REQUIRED ACTION:
Set down the material exactly. Keep every line.

INFORMATION PROVIDED:
· · · ·

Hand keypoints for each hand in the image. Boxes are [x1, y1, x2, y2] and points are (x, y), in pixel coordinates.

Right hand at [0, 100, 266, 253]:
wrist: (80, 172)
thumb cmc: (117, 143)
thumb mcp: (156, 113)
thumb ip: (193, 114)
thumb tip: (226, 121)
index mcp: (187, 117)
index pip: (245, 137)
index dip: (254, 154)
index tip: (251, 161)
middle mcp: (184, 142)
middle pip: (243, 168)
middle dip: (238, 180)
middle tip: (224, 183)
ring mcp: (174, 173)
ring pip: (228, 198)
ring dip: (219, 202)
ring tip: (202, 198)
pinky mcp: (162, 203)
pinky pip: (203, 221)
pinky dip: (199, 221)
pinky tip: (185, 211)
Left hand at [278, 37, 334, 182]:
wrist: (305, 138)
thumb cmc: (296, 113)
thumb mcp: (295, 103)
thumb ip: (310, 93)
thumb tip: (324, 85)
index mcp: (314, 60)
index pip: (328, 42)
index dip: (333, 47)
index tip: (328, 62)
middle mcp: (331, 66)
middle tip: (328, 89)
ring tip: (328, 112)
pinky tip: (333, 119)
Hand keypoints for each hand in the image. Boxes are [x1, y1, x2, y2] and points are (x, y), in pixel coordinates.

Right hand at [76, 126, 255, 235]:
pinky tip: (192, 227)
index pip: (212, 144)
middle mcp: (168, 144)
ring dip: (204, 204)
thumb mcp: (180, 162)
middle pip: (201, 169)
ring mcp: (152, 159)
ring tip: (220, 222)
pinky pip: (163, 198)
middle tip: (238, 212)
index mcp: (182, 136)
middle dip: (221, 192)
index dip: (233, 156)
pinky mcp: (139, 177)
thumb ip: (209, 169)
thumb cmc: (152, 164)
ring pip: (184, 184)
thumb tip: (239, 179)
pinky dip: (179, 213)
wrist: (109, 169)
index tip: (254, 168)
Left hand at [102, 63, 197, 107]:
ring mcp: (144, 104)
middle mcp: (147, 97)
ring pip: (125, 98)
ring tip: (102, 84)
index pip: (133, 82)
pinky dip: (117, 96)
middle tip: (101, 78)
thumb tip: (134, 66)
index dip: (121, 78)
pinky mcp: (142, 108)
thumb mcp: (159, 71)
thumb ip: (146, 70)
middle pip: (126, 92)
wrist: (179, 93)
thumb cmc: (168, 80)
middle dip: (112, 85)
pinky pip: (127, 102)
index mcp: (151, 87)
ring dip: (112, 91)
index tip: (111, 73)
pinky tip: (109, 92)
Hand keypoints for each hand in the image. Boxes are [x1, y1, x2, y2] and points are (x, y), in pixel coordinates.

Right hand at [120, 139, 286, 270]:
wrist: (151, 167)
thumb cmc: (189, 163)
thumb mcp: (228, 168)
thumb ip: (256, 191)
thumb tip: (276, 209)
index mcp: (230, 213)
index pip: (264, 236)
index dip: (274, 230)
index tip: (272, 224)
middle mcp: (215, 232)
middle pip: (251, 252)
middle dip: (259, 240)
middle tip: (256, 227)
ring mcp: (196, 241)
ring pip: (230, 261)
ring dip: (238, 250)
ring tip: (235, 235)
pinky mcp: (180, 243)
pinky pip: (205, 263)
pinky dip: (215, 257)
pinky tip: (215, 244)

· · · ·

RESPONSE TO THIS TASK:
Hand keypoints for each hand in the image. Boxes are [x1, y1, x2, y2] and points are (x, y), in pixel coordinates.

Right hand at [0, 100, 266, 253]:
wrist: (80, 172)
thumb cmc: (117, 143)
thumb mcp: (156, 113)
thumb ip: (193, 114)
thumb tip: (226, 121)
index mcp: (187, 117)
index pip: (245, 137)
index dip: (254, 154)
index tip: (251, 161)
middle mcp: (184, 142)
middle pip: (243, 168)
middle dip: (238, 180)
middle tip: (224, 183)
ring mcp: (174, 173)
ring pip: (228, 198)
ring dip: (219, 202)
ring tip: (202, 198)
pinky mcp: (162, 203)
pinky pip: (203, 221)
pinky dip: (199, 221)
pinky tip: (185, 211)
Left hand at [278, 37, 334, 182]:
wrist: (305, 138)
thumb cmc: (296, 113)
thumb mcp: (295, 103)
thumb ip: (310, 93)
thumb tip: (324, 85)
index mcp: (314, 60)
index pip: (328, 42)
index dip: (333, 47)
index tip: (328, 62)
middle mcp: (331, 66)
middle tip: (328, 89)
ring tip: (328, 112)
pinky tip: (333, 119)
Hand keypoints for each hand in the image. Boxes are [x1, y1, x2, y2] and points are (x, y), in pixel coordinates.

Right hand at [76, 126, 255, 235]:
pinky tip: (192, 227)
index pip: (212, 144)
middle mcp: (168, 144)
ring dip: (204, 204)
thumb mcp: (180, 162)
middle pip: (201, 169)
ring mcp: (152, 159)
ring tip: (220, 222)
pinky pip: (163, 198)
middle tip: (238, 212)
index mcp: (182, 136)
middle dip: (221, 192)
index dip: (233, 156)
pinky mcp: (139, 177)
thumb ip: (209, 169)
thumb cmc: (152, 164)
ring pip: (184, 184)
thumb tip: (239, 179)
pinky dip: (179, 213)
wrist: (109, 169)
index tip: (254, 168)
Left hand at [102, 63, 197, 107]:
ring mcp: (144, 104)
middle mcp: (147, 97)
ring pip: (125, 98)
ring tip: (102, 84)
index pip: (133, 82)
pinky dip: (117, 96)
middle tip: (101, 78)
thumb tip: (134, 66)
index dip: (121, 78)
pinky mcp: (142, 108)
thumb mcp: (159, 71)
thumb ip: (146, 70)
middle pip: (126, 92)
wrist: (179, 93)
thumb cmc: (168, 80)
middle dip: (112, 85)
pinky pip: (127, 102)
index mcp: (151, 87)
ring dip: (112, 91)
index tip: (111, 73)
pinky tip: (109, 92)
Hand keypoints for each hand in the image. Boxes are [x1, y1, x2, y2] and points are (x, y), in pixel coordinates.

Right hand at [120, 139, 286, 270]:
wrist: (151, 167)
thumb cmc: (189, 163)
thumb mcp: (228, 168)
thumb ip: (256, 191)
thumb tip: (276, 209)
index mcp: (230, 213)
index pip: (264, 236)
index dip: (274, 230)
index tip: (272, 224)
middle mcp: (215, 232)
middle pip: (251, 252)
middle dip: (259, 240)
middle tip: (256, 227)
ring mcp: (196, 241)
ring pip: (230, 261)
ring dip: (238, 250)
ring tip: (235, 235)
pinky mcp: (180, 243)
pinky pip: (205, 263)
pinky dip: (215, 257)
pinky tip: (215, 244)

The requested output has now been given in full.